Gilman was followed by Chief Commercialization Officer Jerry Cobbs, whose resignation in November came after an internal audit showed Cobbs included an $11 million proposal in a funding slate without a required outside review of the project's merits. The lucrative grant was given to Dallas-based Peloton Therapeutics, a biomedical startup.


Gimson chalked up Peloton's award to an honest mistake and has said that, to his knowledge, no one associated with CPRIT stood to benefit financially from the company receiving the taxpayer funds. That hasn't satisfied some members of the agency's governing board, who called last week for more assurances that no one personally profited.


Cox said he has been following the agency's problems and his office received a number of concerned phone calls. His department in Austin is charged with prosecuting crimes related to government officials; his most famous cases include winning a conviction against former U.S. House Majority Leader Tom DeLay in 2010 on money laundering charges.


"We have to gather the facts and figure what, if any, crime occurred so that (the investigation) can be focused more," Cox said.


Gimson's resignation letter was dated the same day the Texas attorney general's office also announced its investigation of the agency. Cox said his department would work cooperatively with state investigators, but he made clear the probes would be separate.


Peloton's award marks the second time this year that a lucrative taxpayer-funded grant authorized by CPRIT instigated backlash and raised questions about oversight. The first involved the $20 million grant to M.D. Anderson Cancer Center in Houston that Gilman described as a thin proposal that should have first been scrutinized by an outside panel of scientific peer-reviewers, even though none was required under the agency's rules.

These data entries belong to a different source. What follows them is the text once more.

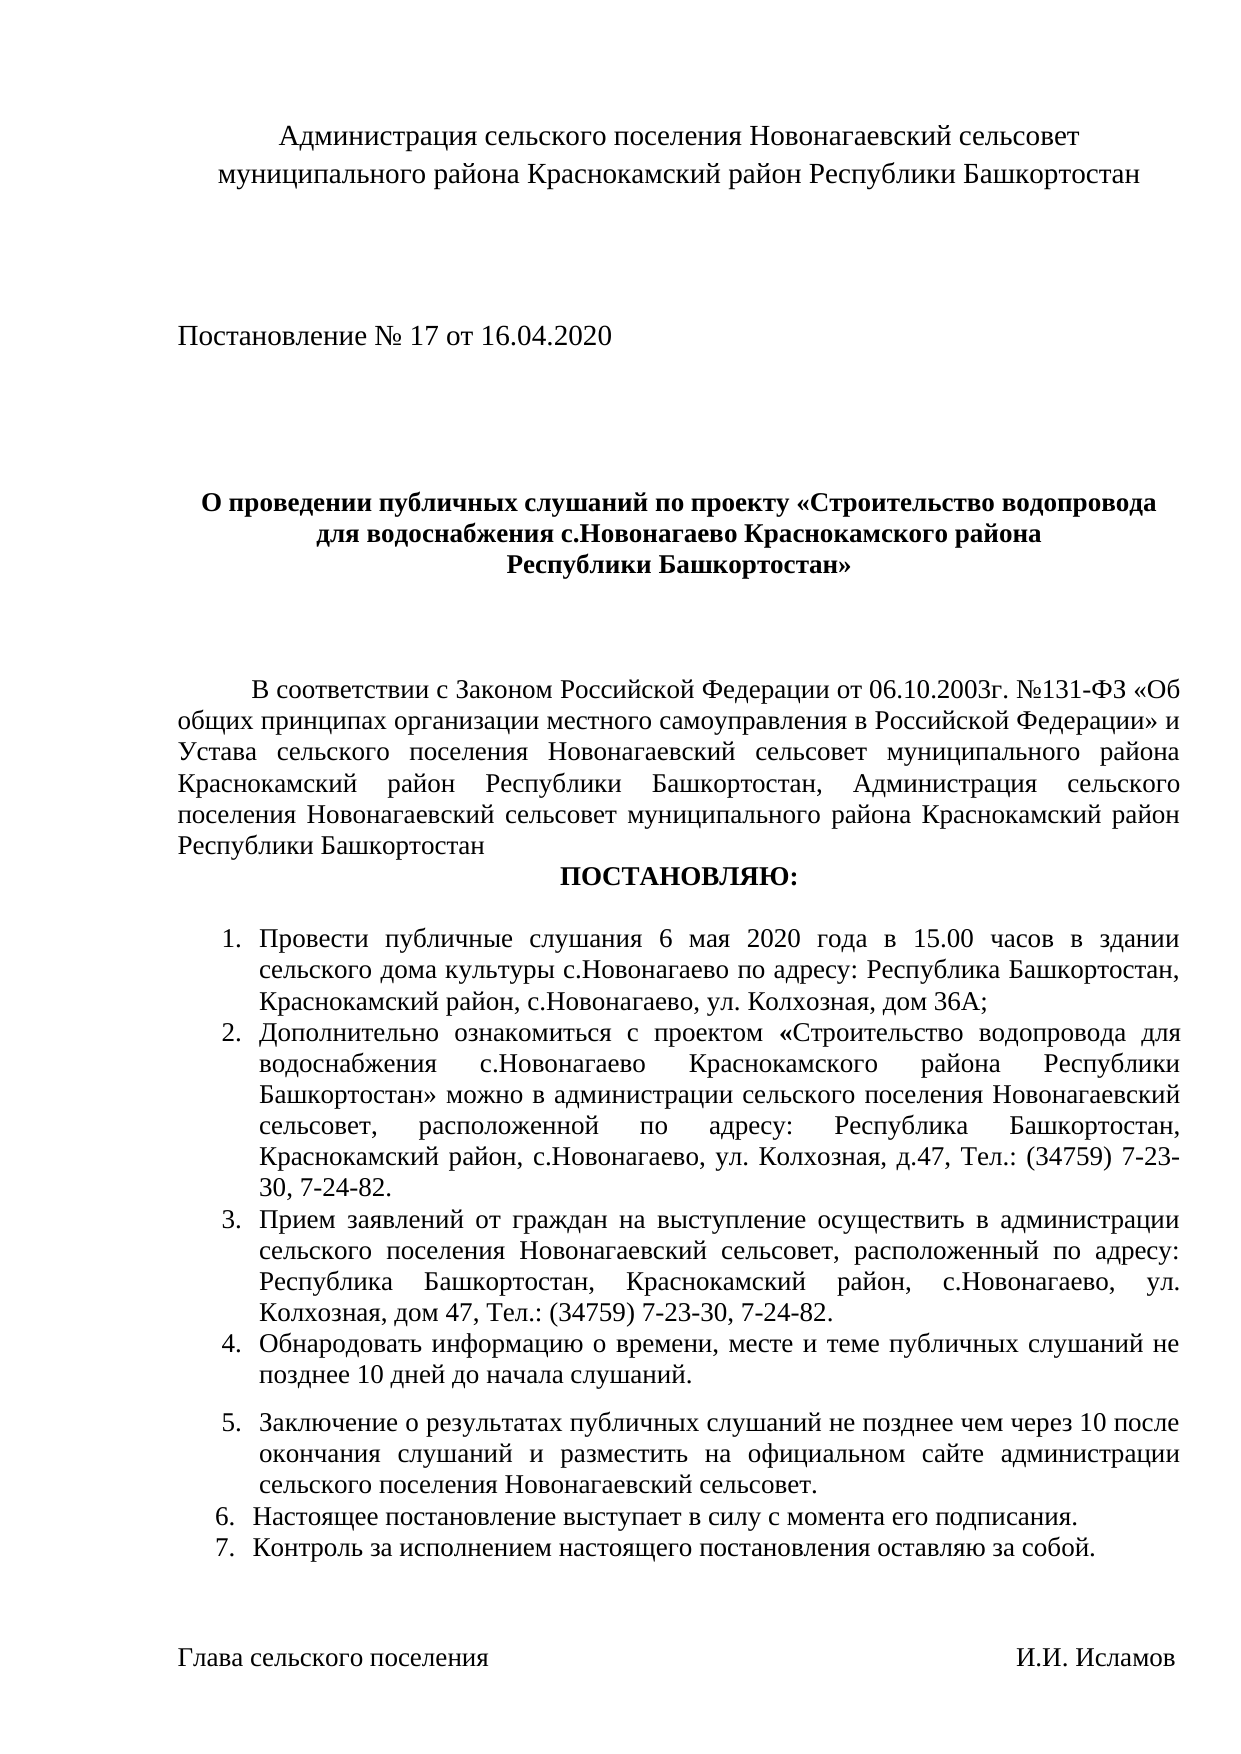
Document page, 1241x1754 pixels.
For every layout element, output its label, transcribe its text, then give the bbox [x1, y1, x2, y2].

list Контроль за исполнением настоящего постановления оставляю за собой. [215, 1531, 1181, 1562]
text Постановление № 17 от 16.04.2020 [177, 318, 1181, 352]
text О проведении публичных слушаний по проекту «Строительство водопровода для водоснабжения с.Новонагаево Краснокамского района [177, 486, 1181, 549]
text ПОСТАНОВЛЯЮ: [177, 860, 1181, 891]
text В соответствии с Законом Российской Федерации от 06.10.2003г. №131-ФЗ «Об общих принципах организации местного самоуправления в Российской Федерации» и Устава сельского поселения Новонагаевский сельсовет муниципального района Краснокамский район Республики Башкортостан, Администрация сельского поселения Новонагаевский сельсовет муниципального района Краснокамский район Республики Башкортостан [177, 673, 1181, 860]
list Обнародовать информацию о времени, месте и теме публичных слушаний не позднее 10 дней до начала слушаний. [221, 1327, 1181, 1389]
list Прием заявлений от граждан на выступление осуществить в администрации сельского поселения Новонагаевский сельсовет, расположенный по адресу: Республика Башкортостан, Краснокамский район, с.Новонагаево, ул. Колхозная, дом 47, Тел.: (34759) 7-23-30, 7-24-82. [221, 1203, 1181, 1327]
list Настоящее постановление выступает в силу с момента его подписания. [215, 1500, 1181, 1531]
list Заключение о результатах публичных слушаний не позднее чем через 10 после окончания слушаний и разместить на официальном сайте администрации сельского поселения Новонагаевский сельсовет. [221, 1406, 1181, 1500]
text Республики Башкортостан» [177, 549, 1181, 580]
text Администрация сельского поселения Новонагаевский сельсовет муниципального района Краснокамский район Республики Башкортостан [177, 118, 1181, 190]
text Глава сельского поселения И.И. Исламов [177, 1641, 1181, 1672]
list Провести публичные слушания 6 мая 2020 года в 15.00 часов в здании сельского дома культуры с.Новонагаево по адресу: Республика Башкортостан, Краснокамский район, с.Новонагаево, ул. Колхозная, дом 36А; [221, 922, 1181, 1016]
list Дополнительно ознакомиться с проектом «Строительство водопровода для водоснабжения с.Новонагаево Краснокамского района Республики Башкортостан» можно в администрации сельского поселения Новонагаевский сельсовет, расположенной по адресу: Республика Башкортостан, Краснокамский район, с.Новонагаево, ул. Колхозная, д.47, Тел.: (34759) 7-23-30, 7-24-82. [221, 1016, 1181, 1203]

Dozens of the nation's top scientists agreed. They resigned en masse from the agency's peer-review panels along with Gilman. Some accused the agency of "hucksterism" and charting a politically-driven path that was putting commercial product-development above science.


The latest shake-up at CPRIT caught Gilman's successor off-guard. Dr. Margaret Kripke, who was introduced to reporters Tuesday, acknowledged that she wasn't even sure who she would be answering to now that Gimson was stepping down. She said that although she wasn't with the agency when her predecessor announced his resignation, she was aware of the concerns and allegations.

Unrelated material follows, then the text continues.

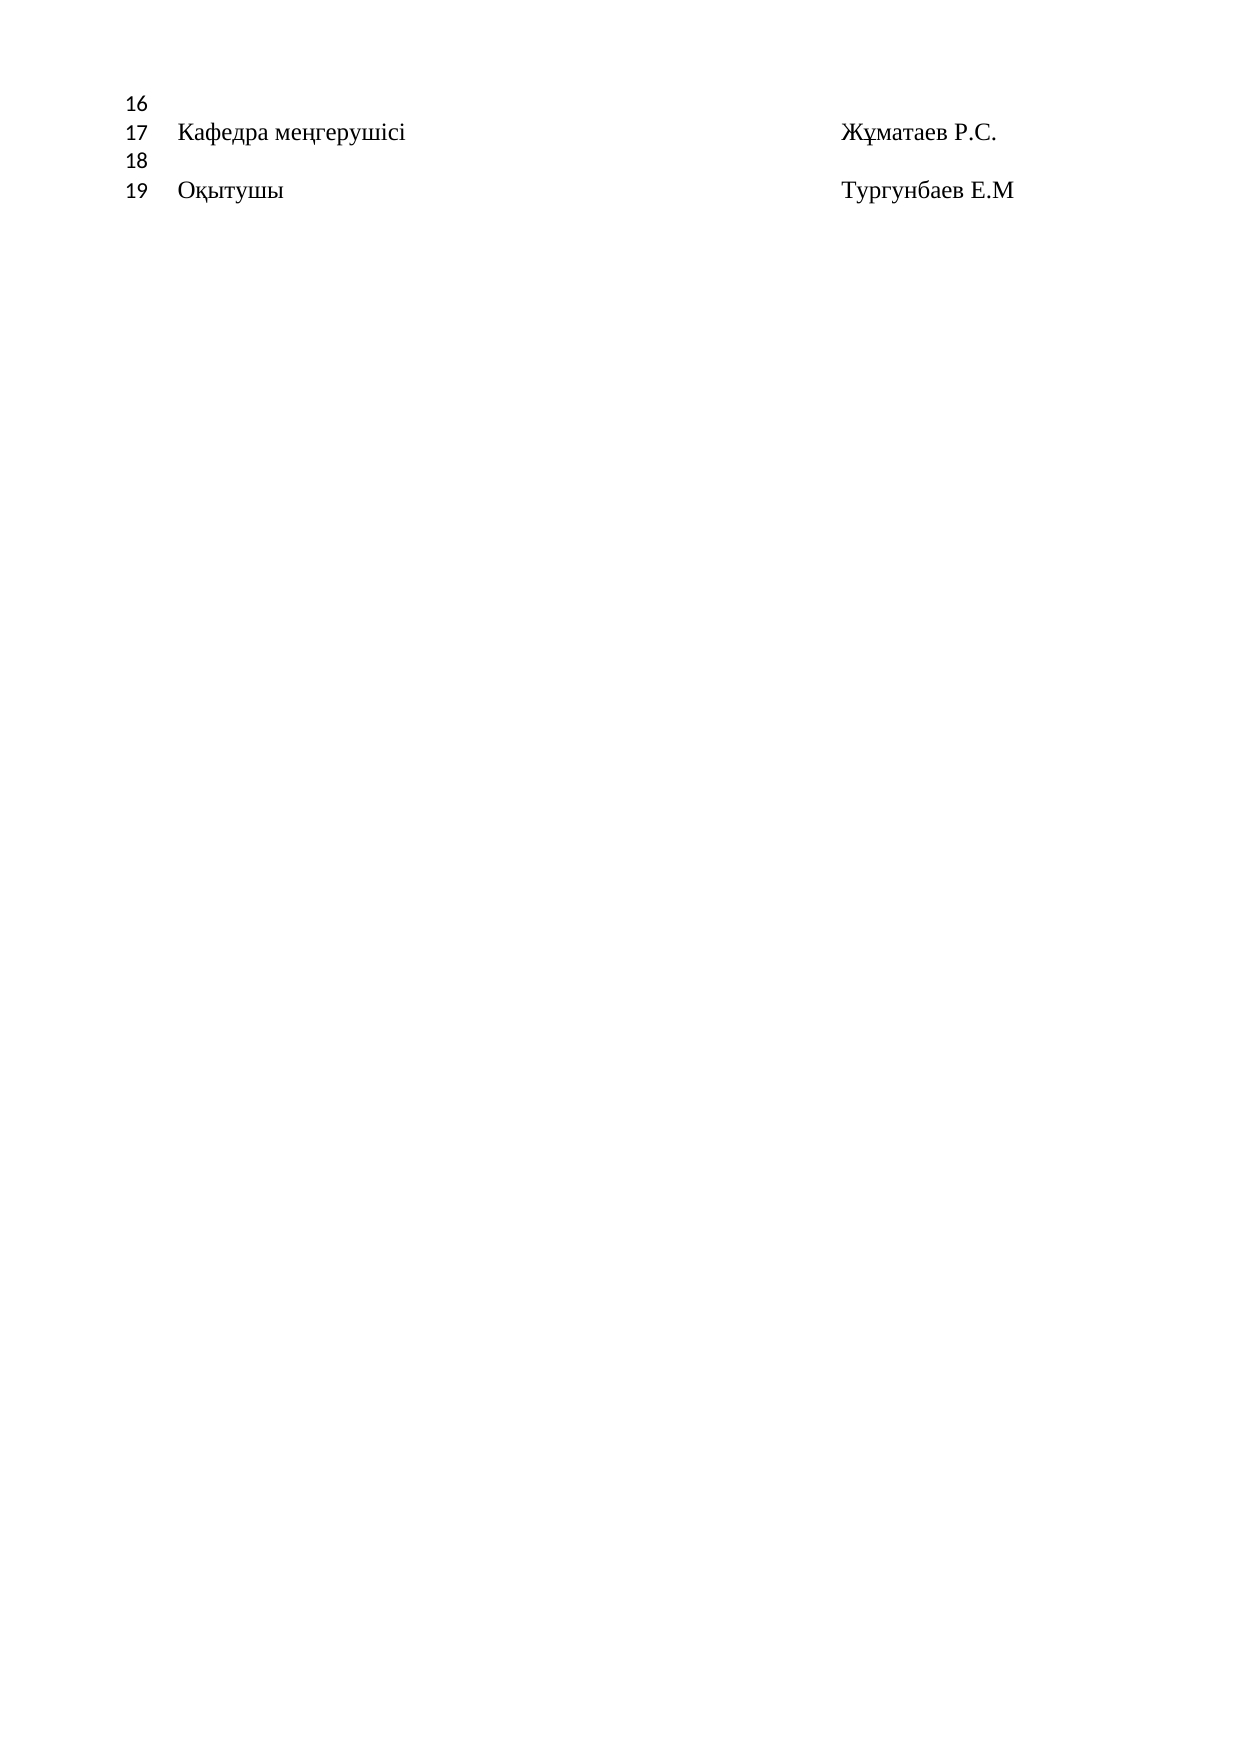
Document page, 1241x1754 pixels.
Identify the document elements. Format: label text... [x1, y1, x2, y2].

text Оқытушы Тургунбаев Е.М [177, 175, 1152, 204]
text Кафедра меңгерушісі Жұматаев Р.С. [177, 117, 1152, 146]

"I don't think people would resign frivolously, so there must be some substance to those concerns," Kripke said.


Kripke also acknowledged the challenge of restocking the peer-review panels after the agency's credibility was so publicly smeared by some of the country's top scientists. She said she took the job because she felt the agency's mission and potential was too important to lose.


Only the National Institutes of Health doles out more cancer research dollars than CPRIT, which has awarded more than $700 million so far.


Gov. Rick Perry told reporters in Houston on Tuesday that he wasn't previously aware of the resignation but said Gimson's decision to step down was his own.


Joining the mounting criticism of CPRIT is the woman credited with brainstorming the idea for the agency in the first place. Cathy Bonner, who served under former Texas Gov. Ann Richards, teamed with cancer survivor Lance Armstrong in selling Texas voters in 2007 on a constitutional amendment to create an unprecedented state-run effort to finance a war on disease.


Now Bonner says politics have sullied an agency that she said was built to fund research, not subsidize private companies.


"There appears to be a cover-up going on," Bonner said.


Peloton has declined comment about its award and has referred questions to CPRIT. The agency has said the company wasn't aware that its application was never scrutinized by an outside panel, as required under agency rules.